狡猾

 

 

 

天界の秘義6655

 

「さあ、わたしたちはそれを慎重に取り扱おう」(出エジプト記1・10)

 

これは狡猾を意味していることは、「慎重」の意義から明白であり、それは真理と善から遠ざかっている悪い者について言われているときは、狡猾である。なぜなら悪い者がその狡猾から、また詐欺から行うものを彼らは慎重(なこと)と呼んでいるからである。「慎重(なこと)」により意味されている狡猾について、ここに若干述べて良いであろう。

悪にいる者は凡て狡猾を「慎重」と呼び、理知と知恵をそれ以外のものから成立させはしないのである。世でこうした性格を持った者らは他生ではさらに悪くなり、そこで善い真のものに反したことを狡猾から絶えず行い、真理を誤謬によって、いかような技巧を、またはいかような邪悪な議論を弄してでも、無価値なものとし、破壊できるように自分自身に思われる者らは、彼らの間では理知があって、賢明な者であると認められているのである。

このことから教会の内で慎重を狡猾から成立させる折のその人間の性質のいかようなものであるかを認めることができよう。即ち、彼らは(そのとき)地獄と交流しているのである。真の教会の人間である者たちは狡猾を嫌悪するほどにもそこから遠ざかっており、彼らの中で天使のような者である者たちは得べくば自分の心が開かれて、その思うことが何人にも明らかになるように願っているのである。なぜなら彼らはその隣人に対しては善以外には何ごとも願ってはいないし、もしたれかの中に悪を見ても、それを赦すからである。悪にいる者らはそうではない。彼らはその考え、欲することが何であれ明らかになりはしないかと恐れているのである。
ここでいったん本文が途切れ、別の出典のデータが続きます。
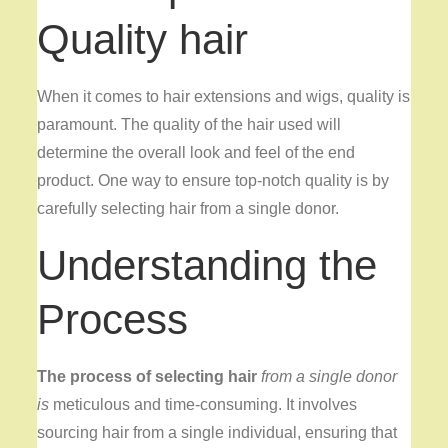
Quality hair
When it comes to hair extensions and wigs, quality is
paramount. The quality of the hair used will
determine the overall look and feel of the end
product. One way to ensure top-notch quality is by
carefully selecting hair from a single donor.
Understanding the
Process
The process of selecting hair
from a single donor
is
meticulous and time-consuming. It involves
sourcing hair from a single individual, ensuring that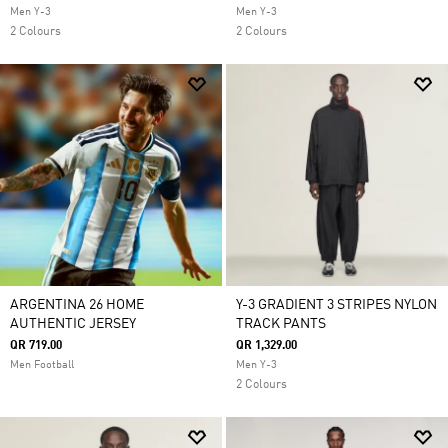
Men Y-3
Men Y-3
2 Colours
2 Colours
ARGENTINA 26 HOME
Y-3 GRADIENT 3 STRIPES NYLON
AUTHENTIC JERSEY
TRACK PANTS
QR 719.00
QR 1,329.00
Men Football
Men Y-3
2 Colours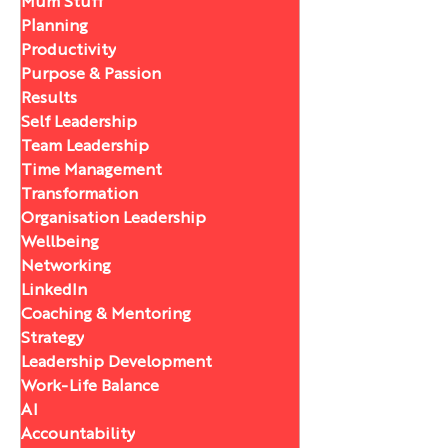
Mum Stuff
Planning
Productivity
Purpose & Passion
Results
Self Leadership
Team Leadership
Time Management
Transformation
Organisation Leadership
Wellbeing
Networking
LinkedIn
Coaching & Mentoring
Strategy
Leadership Development
Work-Life Balance
AI
Accountability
なぜなら彼らは隣人に対しては悪以外には何ごとも意図してはいないし、たとえ善を意図しても、それは自己のためであり、何か良いことを行っても、それはただうわべのみのことであって、利得と名誉を得るために善い者として見られるためである。なぜなら彼らは、善で、真で、公正で、公平なものは、また尊いものは、(人の)心を、たとえ悪い者の心であっても、それをひきつける強い、隠れた力を持っていることを知っているからである。

 

 

 

天界の秘義6666[]

 

こうした霊どもから地獄は現在無限に増大し、しかも驚嘆すべきことは、とくに教会内にいる者らから増大しているが、それは狡猾、詐欺、憎悪、復讐、姦淫のためであり、そうした悪は教会内では他の所よりもはびこっているのである、なぜなら教会内では狡猾は今や利口なこととして、姦淫は尊いこととして考えられ、それに異議をさしはさむ者は嘲笑されてしまうからである。現今教会内でそのようなことが行われていることはその最後の時が切迫しているというしるしとなっている、なぜならマタイ伝24・22の主の御言葉に従って、『終りがないなら、たれ一人救われない』からである、なぜなら悪はことごとく丁度酒のおりが塊りにしみこみ、かくて遂に凡てのものにしみこむように、伝染し、しみこむからである。